L’anthropologie aide aussi à analyser les rumeurs et terreurs. Les modèles des sciences biomédicales entrent en concurrence avec des grilles culturelles interprétant les événements comme une volonté ou épreuve divine, une faute ou la rupture d’interdits, un conflit générationnel ou interfamilial, ou selon le prisme des théories négationnistes, complotistes, et révisionnistes.

Aussi en Guinée forestière, « des tradipraticiens disent pouvoir faire cesser l’épidémie si la cause du malheur est réparée, par l’adoption de comportements conformes aux prescriptions religieuses, la neutralisation des sorciers, le respect des interdits, et par des sacrifices réparateurs auprès des instances tutélaires, les ancêtres et les génies », témoigne Alain Epelboin, de retour d’une mission qu’il a réalisée du 26 mars au 28 avril dernier, à Guéckédou et Conakry. Il y a également observé des refus de suivi et d’hospitalisation liés à un intégrisme religieux, un sous-équipement des structures de santé, une inexpérience des autorités sanitaires et politiques nationales, le manque de confiance dans les discours biomédicaux, notamment ceux des ONG, une tradition d’opposition des populations forestières aux pouvoirs nationaux, nourrie par un ressenti d’humiliation, ou encore, l’instrumentation des jeunes, l’insuffisance de la sensibilisation des femmes, des manipulations politiques...

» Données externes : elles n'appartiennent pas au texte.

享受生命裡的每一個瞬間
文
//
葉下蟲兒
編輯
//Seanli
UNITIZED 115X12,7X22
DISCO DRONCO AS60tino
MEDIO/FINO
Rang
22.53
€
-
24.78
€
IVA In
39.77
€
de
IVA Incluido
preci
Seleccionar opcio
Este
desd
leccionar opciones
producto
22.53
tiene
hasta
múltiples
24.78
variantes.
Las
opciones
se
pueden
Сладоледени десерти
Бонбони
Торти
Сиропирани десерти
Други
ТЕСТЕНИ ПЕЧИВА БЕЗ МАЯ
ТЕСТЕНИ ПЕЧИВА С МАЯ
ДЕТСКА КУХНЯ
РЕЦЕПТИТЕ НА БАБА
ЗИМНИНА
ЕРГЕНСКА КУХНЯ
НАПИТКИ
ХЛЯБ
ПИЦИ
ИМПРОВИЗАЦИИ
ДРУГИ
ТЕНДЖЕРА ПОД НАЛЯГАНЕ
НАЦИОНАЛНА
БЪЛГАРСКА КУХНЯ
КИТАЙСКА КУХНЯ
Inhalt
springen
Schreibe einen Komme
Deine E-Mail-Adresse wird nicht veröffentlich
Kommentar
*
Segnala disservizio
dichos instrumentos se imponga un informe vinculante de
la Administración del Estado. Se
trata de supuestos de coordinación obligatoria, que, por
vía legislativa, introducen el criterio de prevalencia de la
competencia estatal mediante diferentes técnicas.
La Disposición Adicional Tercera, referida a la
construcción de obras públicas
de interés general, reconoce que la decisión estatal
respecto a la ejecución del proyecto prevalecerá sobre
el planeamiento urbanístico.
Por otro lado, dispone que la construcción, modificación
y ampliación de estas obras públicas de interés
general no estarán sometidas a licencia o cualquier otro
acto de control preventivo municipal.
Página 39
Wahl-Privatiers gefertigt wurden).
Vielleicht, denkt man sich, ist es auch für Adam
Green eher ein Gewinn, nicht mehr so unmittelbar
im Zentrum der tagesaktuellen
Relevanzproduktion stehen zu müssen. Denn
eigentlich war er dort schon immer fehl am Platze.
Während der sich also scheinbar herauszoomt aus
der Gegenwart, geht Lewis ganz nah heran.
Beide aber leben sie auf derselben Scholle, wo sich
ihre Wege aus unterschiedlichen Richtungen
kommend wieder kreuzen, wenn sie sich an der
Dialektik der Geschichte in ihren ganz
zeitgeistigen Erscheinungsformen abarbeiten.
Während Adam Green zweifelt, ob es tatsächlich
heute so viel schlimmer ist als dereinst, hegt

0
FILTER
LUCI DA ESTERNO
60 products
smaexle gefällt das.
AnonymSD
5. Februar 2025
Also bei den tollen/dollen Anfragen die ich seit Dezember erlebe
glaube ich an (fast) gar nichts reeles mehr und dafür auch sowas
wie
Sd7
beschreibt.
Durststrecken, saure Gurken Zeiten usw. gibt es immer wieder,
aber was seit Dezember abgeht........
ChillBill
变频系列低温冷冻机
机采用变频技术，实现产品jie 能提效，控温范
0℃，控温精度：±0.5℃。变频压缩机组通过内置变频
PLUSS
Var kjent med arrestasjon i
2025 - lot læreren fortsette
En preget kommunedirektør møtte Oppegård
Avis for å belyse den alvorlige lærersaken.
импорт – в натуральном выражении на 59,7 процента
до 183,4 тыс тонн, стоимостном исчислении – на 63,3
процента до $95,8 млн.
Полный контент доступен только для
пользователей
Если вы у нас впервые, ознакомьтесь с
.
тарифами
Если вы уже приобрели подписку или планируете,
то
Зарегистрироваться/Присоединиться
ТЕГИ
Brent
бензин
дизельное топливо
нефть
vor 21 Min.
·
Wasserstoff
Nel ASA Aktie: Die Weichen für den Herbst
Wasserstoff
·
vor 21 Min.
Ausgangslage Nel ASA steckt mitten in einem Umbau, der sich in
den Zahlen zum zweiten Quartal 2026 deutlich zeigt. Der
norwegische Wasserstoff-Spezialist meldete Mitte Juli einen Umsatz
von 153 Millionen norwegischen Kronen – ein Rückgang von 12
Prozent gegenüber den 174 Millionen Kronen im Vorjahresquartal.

Démarche compréhensive et participative

« Il y aura toujours des théories négationnistes. Il faut avoir en tête la coexistence de modèles explicatifs contradictoires de la diffusion de la maladie et adapter ses comportements en fonction des spécificités locales, en privilégiant les approches compréhensives et participatives », recommande Alain Epelboin.

Concrètement, l’anthropologue suggère de recueillir les doléances du « petit personnel », leur donner des indemnités et des garanties sur l’accompagnement de leur famille s’ils décèdent. L’hospitalité de l’hôpital sécurisé doit être améliorée.

Les protocoles hygiénistes des ONG doivent être aménagés lors des enterrements, qui, traditionnellement, incluent un temps d’exposition du cadavre, embrassé, touché. Il faut au moins permettre aux familles de voir le défunt avant de fermer le cercueil, les laisser prendre des photos, et présenter ses condoléances - pour endiguer toute rumeur de détournement de cadavre. Les personnels des ONG devraient aussi rouler doucement et vitres ouvertes, dans leurs voitures symboles de richesses. Ils doivent éviter de sortir des hôpitaux en tenue de « cosmonautes », tels des fantômes, alors que la rumeur veut que des blancs pillent les organes des noirs ou s’enrichissent sur le sang de l’Afrique.

Les vidéos ou photos peuvent aussi être projetées lors d’action de sensibilisation auprès de la population, des acteurs des ONG, des leaders politiques.

Sans ses précautions, l’adhésion de la population est loin d’être acquise. « Ça va être compliqué de faire diffuser les vaccins quand ils seront prêts. Il y aura compliance de la part des soignants, mais pas forcément de la population » prévoit Alain Epelboin.